Questo sollevò il ragazzo. Ma guardando di nuovo fuori dalla finestra, notò che l'uomo era sparito e la strada era completamente deserta. Non sapeva perché, non sapeva come, ma sapeva che la presenza di quell'intruso a Bertram Bourgh non avrebbe portato nulla di buono.

Lena tornò a casa sbattendo la porta d'ingresso e tolse subito le scarpe con i tacchi sbuffando.

Andò in soggiorno e lì trovò sdraiata e incosciente una donna sulla cinquantina, piuttosto robusta. Il viso era pallido e sotto agli occhi aveva delle grandi borse viola. Lena sorrise.

«Oh, bene!» esultò lei. «La cuoca ha di nuovo svolto bene il suo lavoro.»

Si avvicinò pericolosamente alla preda. Gli occhi grigi diventarono piano piano di un rosso scuro e le zanne si affilarono sempre di più.

Ma non appena fu pronta ad attaccarla, ecco che sentì un rumore provocato in cucina: era stato probabilmente un piatto a cadere per terra e a frantumarsi in mille pezzi. La vampira si girò verso la porta aperta della cucina e sbuffò.

«Anja, razza di idiota!! Fa più attenzione!!»

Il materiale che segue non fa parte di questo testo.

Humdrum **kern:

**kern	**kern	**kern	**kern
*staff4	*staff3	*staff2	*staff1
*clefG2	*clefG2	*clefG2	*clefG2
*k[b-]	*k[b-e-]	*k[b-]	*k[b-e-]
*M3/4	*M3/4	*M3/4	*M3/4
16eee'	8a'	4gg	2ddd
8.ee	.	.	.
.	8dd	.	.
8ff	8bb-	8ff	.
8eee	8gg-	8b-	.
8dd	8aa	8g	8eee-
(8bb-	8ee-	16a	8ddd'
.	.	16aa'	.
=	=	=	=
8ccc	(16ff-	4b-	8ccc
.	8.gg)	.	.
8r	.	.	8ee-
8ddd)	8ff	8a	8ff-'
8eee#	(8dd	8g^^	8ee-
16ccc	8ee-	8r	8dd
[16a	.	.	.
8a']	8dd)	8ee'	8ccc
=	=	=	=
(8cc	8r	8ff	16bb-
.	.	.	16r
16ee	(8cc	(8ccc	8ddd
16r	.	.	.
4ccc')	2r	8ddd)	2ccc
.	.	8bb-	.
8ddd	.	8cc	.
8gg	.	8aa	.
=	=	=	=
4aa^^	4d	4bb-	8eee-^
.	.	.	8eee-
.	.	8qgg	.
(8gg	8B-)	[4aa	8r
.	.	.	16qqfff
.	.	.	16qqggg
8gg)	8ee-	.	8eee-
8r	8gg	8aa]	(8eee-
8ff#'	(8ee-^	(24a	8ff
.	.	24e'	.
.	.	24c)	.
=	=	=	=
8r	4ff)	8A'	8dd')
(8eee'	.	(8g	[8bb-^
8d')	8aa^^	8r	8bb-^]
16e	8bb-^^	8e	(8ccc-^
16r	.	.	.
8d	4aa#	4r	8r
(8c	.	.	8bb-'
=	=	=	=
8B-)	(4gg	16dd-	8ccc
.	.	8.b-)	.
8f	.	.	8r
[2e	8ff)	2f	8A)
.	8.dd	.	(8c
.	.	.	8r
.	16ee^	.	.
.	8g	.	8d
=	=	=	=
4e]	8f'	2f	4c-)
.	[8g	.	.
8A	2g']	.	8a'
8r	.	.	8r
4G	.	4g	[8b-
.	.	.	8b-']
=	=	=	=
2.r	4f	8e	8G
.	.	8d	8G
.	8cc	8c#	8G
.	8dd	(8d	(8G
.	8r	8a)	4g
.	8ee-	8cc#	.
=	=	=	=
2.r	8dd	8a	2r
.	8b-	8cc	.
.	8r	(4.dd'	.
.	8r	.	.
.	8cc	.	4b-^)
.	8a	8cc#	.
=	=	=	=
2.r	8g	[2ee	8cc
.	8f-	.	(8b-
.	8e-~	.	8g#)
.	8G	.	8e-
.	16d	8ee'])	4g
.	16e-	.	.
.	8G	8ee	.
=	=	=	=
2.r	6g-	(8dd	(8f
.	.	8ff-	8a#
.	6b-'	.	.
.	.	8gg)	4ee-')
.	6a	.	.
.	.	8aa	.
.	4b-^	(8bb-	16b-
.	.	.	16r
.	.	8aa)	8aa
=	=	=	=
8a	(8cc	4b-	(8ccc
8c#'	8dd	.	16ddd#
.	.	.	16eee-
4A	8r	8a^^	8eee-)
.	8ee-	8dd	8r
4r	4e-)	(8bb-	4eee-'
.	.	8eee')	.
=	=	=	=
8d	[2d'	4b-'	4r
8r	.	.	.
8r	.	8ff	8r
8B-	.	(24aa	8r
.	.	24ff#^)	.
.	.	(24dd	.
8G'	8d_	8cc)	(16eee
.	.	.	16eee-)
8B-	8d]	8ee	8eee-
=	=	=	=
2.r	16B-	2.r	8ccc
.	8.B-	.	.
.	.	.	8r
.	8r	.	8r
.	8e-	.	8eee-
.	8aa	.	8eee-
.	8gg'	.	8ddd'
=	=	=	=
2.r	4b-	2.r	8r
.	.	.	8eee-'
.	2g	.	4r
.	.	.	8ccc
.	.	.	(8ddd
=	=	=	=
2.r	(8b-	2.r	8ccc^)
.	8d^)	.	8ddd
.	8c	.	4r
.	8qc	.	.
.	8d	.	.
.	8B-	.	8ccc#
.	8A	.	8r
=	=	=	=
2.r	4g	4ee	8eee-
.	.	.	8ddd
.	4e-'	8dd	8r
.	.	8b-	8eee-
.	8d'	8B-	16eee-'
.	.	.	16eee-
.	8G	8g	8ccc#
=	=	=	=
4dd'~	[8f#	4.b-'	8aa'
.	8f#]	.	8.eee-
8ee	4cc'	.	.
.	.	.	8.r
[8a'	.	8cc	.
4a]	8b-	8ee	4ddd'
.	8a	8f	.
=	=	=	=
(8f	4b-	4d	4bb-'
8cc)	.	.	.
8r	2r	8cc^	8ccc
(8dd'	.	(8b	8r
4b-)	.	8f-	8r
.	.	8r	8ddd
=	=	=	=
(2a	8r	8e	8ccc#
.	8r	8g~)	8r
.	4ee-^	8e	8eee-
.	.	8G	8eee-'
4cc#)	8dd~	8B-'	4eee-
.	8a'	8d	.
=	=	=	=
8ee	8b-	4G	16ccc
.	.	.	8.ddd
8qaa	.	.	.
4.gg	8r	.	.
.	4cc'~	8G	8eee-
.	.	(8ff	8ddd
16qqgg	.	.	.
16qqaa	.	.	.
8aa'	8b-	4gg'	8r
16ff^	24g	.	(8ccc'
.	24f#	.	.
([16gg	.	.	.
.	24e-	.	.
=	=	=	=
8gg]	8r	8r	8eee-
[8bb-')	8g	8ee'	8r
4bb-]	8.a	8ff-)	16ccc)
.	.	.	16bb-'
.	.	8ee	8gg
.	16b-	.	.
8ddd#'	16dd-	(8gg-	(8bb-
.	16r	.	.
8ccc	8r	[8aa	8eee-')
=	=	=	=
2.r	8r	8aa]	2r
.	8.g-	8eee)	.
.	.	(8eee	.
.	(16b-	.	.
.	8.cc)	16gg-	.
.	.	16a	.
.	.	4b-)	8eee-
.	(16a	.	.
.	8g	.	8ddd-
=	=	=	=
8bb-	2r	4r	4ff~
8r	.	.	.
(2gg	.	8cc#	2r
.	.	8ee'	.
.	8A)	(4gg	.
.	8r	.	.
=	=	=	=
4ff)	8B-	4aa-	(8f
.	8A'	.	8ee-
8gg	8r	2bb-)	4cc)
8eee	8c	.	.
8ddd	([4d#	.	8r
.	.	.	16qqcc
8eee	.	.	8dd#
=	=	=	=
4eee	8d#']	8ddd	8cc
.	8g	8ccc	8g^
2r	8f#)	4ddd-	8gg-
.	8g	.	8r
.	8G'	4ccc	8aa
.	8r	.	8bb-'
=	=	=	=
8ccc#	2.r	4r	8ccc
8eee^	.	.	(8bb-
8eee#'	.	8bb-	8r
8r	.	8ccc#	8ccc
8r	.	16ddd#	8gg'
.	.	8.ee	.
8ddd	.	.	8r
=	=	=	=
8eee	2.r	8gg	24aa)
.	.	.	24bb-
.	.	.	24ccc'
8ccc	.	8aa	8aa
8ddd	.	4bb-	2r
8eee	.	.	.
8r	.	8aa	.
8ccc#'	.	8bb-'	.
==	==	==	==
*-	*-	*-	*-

Sentì poi una porta aprirsi dal piano superiore. «Scusi, non ho sentito bene, signorina! Cosa ha detto??» questa era la voce di Anja che difatti proveniva dal piano superiore.

Lena piuttosto confusa, andò velocemente in cucina e lì trovò solo il piatto frantumato per terra. Era sicura che chiunque l'avesse rotto non era Anja e di certo neanche il benvenuto.

«Anja, torna in stanza e chiuditi a chiave!!» avvertì la badante. La donna senza fare domande, obbedì.

Lena ritornò in soggiorno e lì non vide nessuno. E sul divano non c'era nemmeno più la donna che avrebbe dovuto essere la sua cena. La vampira ringhiò guardandosi intorno.

«Andiamo, fatti vedere, stronzo!!» esclamò lei trasformandosi nuovamente in vampiro. «Non appena ti trovo ti sbudello vivo!»

«Dolce e delicata come sempre» disse una voce che stava alle sue spalle. Lena si girò di scatto e non appena vide l'intruso impallidì. Sgranò gli occhi per essere certa che fosse solo frutto della sua immaginazione, ma lei era lì.

«Impossibile...» mormorò la ragazza allibita.

Lei sorrise, ma il suo non era un sorriso malefico o arrogante. Era un sorriso che dimostrava affetto e amore.

«Ciao, Lena» disse Jane Carver, sua sorella.